··· The data ···

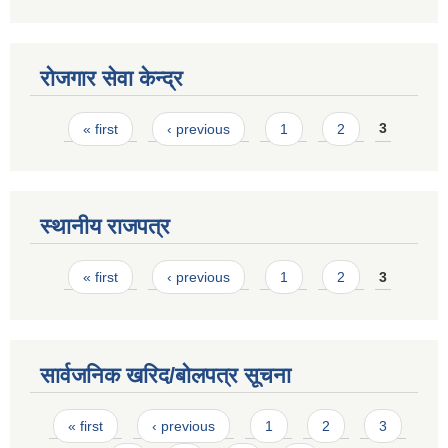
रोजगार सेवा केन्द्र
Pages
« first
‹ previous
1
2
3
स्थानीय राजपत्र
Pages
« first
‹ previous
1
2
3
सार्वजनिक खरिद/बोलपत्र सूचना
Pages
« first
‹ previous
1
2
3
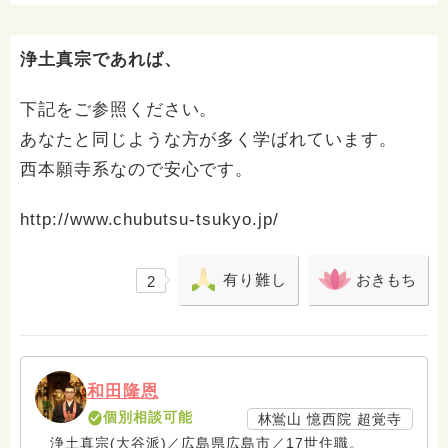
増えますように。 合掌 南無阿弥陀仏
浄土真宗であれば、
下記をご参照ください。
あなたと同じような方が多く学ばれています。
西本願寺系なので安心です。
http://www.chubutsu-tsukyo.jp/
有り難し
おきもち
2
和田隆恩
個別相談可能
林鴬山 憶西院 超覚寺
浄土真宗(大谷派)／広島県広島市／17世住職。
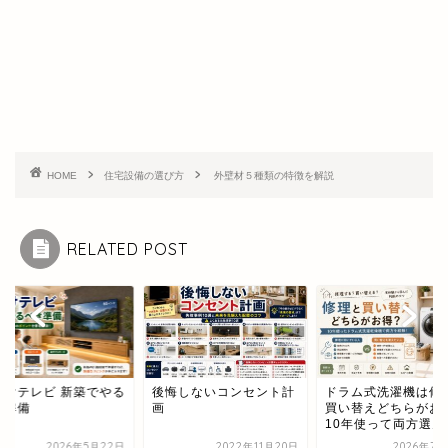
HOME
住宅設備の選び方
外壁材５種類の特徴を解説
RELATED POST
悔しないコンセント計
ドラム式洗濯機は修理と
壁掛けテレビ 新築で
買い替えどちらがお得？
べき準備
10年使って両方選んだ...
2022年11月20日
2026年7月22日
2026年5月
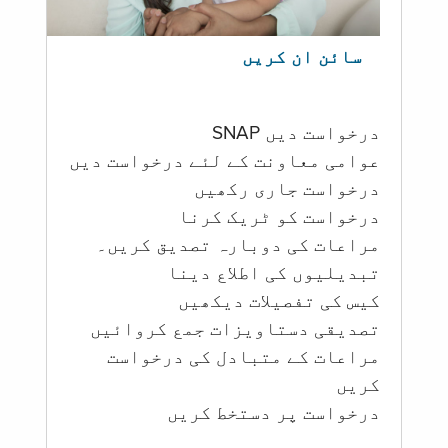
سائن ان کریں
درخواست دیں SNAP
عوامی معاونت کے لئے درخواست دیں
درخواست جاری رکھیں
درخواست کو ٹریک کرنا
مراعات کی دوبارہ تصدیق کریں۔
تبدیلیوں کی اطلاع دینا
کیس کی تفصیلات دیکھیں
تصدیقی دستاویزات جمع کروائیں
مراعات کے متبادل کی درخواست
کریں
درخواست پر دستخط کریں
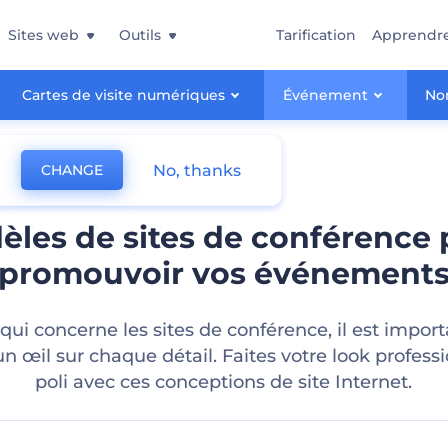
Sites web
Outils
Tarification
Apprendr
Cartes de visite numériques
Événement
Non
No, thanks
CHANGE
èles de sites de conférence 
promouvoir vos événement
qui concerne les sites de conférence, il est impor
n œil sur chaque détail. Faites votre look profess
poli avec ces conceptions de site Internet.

···

**Exercise instructions**
Can you restate all the records above word for word while dropping the pictures?

**Finished task**
रोजगार सेवा केन्द्र
Pages
« first
‹ previous
1
2
3
स्थानीय राजपत्र
Pages
« first
‹ previous
1
2
3
सार्वजनिक खरिद/बोलपत्र सूचना
Pages
« first
‹ previous
1
2
3
増えますように。 合掌 南無阿弥陀仏
浄土真宗であれば、
下記をご参照ください。
あなたと同じような方が多く学ばれています。
西本願寺系なので安心です。
http://www.chubutsu-tsukyo.jp/
有り難し
おきもち
2
和田隆恩
個別相談可能
林鴬山 憶西院 超覚寺
浄土真宗(大谷派)／広島県広島市／17世住職。
HOME
住宅設備の選び方
外壁材５種類の特徴を解説
RELATED POST
悔しないコンセント計
ドラム式洗濯機は修理と
壁掛けテレビ 新築で
買い替えどちらがお得？
べき準備
10年使って両方選んだ...
2022年11月20日
2026年7月22日
2026年5月
سائن ان کریں
درخواست دیں SNAP
عوامی معاونت کے لئے درخواست دیں
درخواست جاری رکھیں
درخواست کو ٹریک کرنا
مراعات کی دوبارہ تصدیق کریں۔
تبدیلیوں کی اطلاع دینا
کیس کی تفصیلات دیکھیں
تصدیقی دستاویزات جمع کروائیں
مراعات کے متبادل کی درخواست
کریں
درخواست پر دستخط کریں
Sites web
Outils
Tarification
Apprendr
Cartes de visite numériques
Événement
Non
No, thanks
CHANGE
èles de sites de conférence 
promouvoir vos événement
qui concerne les sites de conférence, il est impor
n œil sur chaque détail. Faites votre look profess
poli avec ces conceptions de site Internet.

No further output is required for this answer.